The Death of the Commercial Break
If copyright is about creators and distributors reserving the right on how they control and release their material, the answer should therefore be to change the way they do so to reflect how people want to access it. Right? If the mountain won't go to Mohammed, and all that. Consumers won't stop downloading so find a way of making that work as a business model.
It is clear that attitudes will have to change and the way television is financed and distributed will need to account for modern consumer behaviour in the era of the internet. It is also clear that the networks will have to be dragged kicking and screaming to that realisation. But the dependence on advertising revenue means that commercial-free downloads are seen as the enemy by the industry.
Ads are dead. It isn't just Bittorrent that's killing the commercial break - Tivo and the other time-delay digital recorders are also allowing viewers to skip ads with startling skill. The networks need to find another business model - such as watermarking commercial messages - that not only allow for the commercial break to be eradicated while keeping advertisers funding programs, but also allow the monetisation of legit Bittorrent downloading. We are all used to seeing the 7 watermark (or whichever channel) - would we really be upset if that watermark rotated between advertising logos? Let's not forget, downloads are a digital medium. Surely if the networks put their mind to it there could be ways of piggybacking marketing messages in the form of links to websites etc at appropriate points that don't interupt the narrative.

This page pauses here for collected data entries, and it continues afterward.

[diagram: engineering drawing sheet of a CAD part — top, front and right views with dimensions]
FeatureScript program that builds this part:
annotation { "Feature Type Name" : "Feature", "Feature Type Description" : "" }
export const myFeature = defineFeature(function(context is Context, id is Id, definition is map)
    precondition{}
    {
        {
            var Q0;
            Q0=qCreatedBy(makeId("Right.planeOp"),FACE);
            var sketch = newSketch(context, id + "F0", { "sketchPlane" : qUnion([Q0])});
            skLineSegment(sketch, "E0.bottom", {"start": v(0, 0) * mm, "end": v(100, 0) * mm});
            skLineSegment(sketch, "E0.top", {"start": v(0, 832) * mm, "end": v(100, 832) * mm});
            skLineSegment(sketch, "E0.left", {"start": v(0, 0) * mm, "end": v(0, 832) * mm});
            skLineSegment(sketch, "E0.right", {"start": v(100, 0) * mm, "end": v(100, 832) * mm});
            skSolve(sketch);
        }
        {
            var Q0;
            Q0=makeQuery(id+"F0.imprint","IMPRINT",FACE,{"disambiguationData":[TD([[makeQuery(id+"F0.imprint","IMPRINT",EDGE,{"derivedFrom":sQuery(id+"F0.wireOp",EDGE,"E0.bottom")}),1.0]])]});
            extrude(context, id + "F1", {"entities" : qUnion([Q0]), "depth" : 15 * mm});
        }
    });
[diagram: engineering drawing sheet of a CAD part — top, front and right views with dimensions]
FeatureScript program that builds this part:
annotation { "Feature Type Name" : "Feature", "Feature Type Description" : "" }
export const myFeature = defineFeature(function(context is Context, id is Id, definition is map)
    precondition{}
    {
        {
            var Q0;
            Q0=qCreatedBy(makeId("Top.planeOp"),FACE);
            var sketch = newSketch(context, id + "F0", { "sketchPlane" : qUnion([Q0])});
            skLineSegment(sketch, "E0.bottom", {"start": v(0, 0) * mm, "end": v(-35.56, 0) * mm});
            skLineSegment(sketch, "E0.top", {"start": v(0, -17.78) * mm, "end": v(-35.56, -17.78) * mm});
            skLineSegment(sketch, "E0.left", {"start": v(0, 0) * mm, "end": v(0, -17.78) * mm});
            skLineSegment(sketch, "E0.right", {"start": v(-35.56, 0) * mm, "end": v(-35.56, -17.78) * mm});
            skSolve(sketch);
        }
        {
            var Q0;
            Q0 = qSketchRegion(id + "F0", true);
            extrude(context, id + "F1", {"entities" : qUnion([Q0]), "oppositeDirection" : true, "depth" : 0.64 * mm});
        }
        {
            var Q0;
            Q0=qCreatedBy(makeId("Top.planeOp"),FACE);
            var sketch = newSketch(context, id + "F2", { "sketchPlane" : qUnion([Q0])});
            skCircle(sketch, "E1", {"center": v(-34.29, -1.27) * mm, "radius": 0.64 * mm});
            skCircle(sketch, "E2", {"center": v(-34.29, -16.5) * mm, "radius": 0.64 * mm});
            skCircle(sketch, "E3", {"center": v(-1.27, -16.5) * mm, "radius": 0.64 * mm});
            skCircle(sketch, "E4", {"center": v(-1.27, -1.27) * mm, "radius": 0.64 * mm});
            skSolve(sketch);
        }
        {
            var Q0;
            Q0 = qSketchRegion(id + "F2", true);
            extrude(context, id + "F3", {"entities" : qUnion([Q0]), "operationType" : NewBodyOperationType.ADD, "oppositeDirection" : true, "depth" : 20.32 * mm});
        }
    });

As more television viewing is happening on platforms that have internet connections, hotlinking (for example; at the end of a program during the credits) should be very possible and should generate hits to advertisers. Or, alternatively, imagine a scenario where a network allowed legitimate Bittorrent downloads of its programs from a network site constructed for each program. This website could then be populated with advertising to fund the venture - online advertising being far more productive in this day and age of one click selling than TVCs in a lot of ways. I know I would go to the 'official Battlestar Galactica download site' if it existed, even if it meant seeing banner ads and partner promotions while I clicked and downloaded the episode for free.
And that is the last point to be made - the model has to be free. iTunes may have now launched its television download service in Australia, charging on average $2.99 per episode, but any cost still means that someone else will offer the same program for free elsewhere. If the original download is free, secure and complete, the motivation to download from a pirate site disappears completely. Monetise that model and television may finally enter the 21st Century.
For more opinion and thoughts on the downloading debate, watch Mark Pesce's brilliant lecture - 'Piracy is Good'. I know I've pointed it out before, but it is essential viewing for anyone who wants a clearer understanding of the issues.